TASK REQUIREMENTS |
1. In the post comparing Java and Go gzip output, write out the stretch from "I thought it" through "[]byte are different." again, substituting "byte output methods" for "byte reading methods".
2. Answer these questions about the post comparing Java and Go gzip output:
(a) What string is compressed in the Java version?
(b) What is the first number printed by both versions?
(c) What number does the writer say can never convert to 9?
3. Extend the post comparing Java and Go gzip output, picking up after its last sentence.

EXTRACT TO READ |
Firstly, my Java version:
string str = "helloworld";
ByteArrayOutputStream localByteArrayOutputStream = new ByteArrayOutputStream(str.length());
GZIPOutputStream localGZIPOutputStream = new GZIPOutputStream(localByteArrayOutputStream);
localGZIPOutputStream.write(str.getBytes("UTF-8"));
localGZIPOutputStream.close();
localByteArrayOutputStream.close();
for(int i = 0;i < localByteArrayOutputStream.toByteArray().length;i ++){
System.out.println(localByteArrayOutputStream.toByteArray()[i]);
}
and output is:
31
-117
8
0
0
0
0
0
0
0
-53
72
-51
-55
-55
47
-49
47
-54
73
1
0
-83
32
-21
-7
10
0
0
0
Then the Go version:
var gzBf bytes.Buffer
gzSizeBf := bufio.NewWriterSize(&gzBf, len(str))
gz := gzip.NewWriter(gzSizeBf)
gz.Write([]byte(str))
gz.Flush()
gz.Close()
gzSizeBf.Flush()
GB := (&gzBf).Bytes()
for i := 0; i < len(GB); i++ {
fmt.Println(GB[i])
}
output:
31
139
8
0
0
9
110
136
0
255
202
72
205
201
201
47
207
47
202
73
1
0
0
0
255
255
1
0
0
255
255
173
32
235
249
10
0
0
0
Why?
I thought it might be caused by different byte reading methods of those two languages at first. But I noticed that 0 can never convert to 9. And the sizes of []byte are different.

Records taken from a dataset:
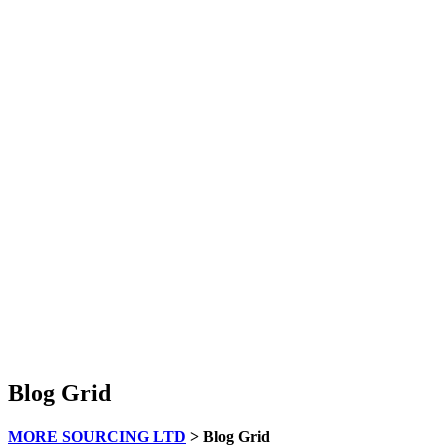
Blog Grid
MORE SOURCING LTD
>
Blog Grid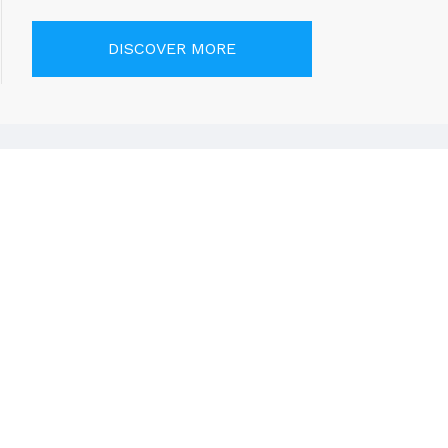
DISCOVER MORE
RY
Call Us
+971 50 484 8702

YOUR WRITTEN ANSWERS |
1.
I thought it might be caused by different byte output methods of those two languages at first. But I noticed that 0 can never convert to 9. And the sizes of []byte are different.

2.
(a) "helloworld"
(b) 31
(c) 0

3.
Have I written wrong code? Is there any way to make my Go program get the same output as the Java program?
Thanks!

First thing is that the byte type in Java is signed, it has a range of -128..127, while in Go byte is an alias of uint8 and has a range of 0..255. So if you want to compare the results, you have to shift negative Java values by 256 (add 256).
Tip: To display a Java byte value in an unsigned fashion, use: byteValue & 0xff which converts it to int using the 8 bits of the byte as the lowest 8 bits in the int. Or better: display both results in hex form so you don't have to care about sign-ness...
Even if you do the shift, you will still see different results. That might be due to different default compression level in the different languages. Note that although the default compression level is 6 in both Java and Go, this is not specified and different implementations are allowed to choose different values, and it might also change in future releases.
And even if the compression level would be the same, you might still encounter differences because gzip is based on LZ77 and Huffman coding which uses a tree built on frequency (probability) to decide the output codes and if different input characters or bit patterns have the same frequency, assigned codes might vary between them, and moreover multiple output bit patterns might have the same length and therefore a different one might be chosen.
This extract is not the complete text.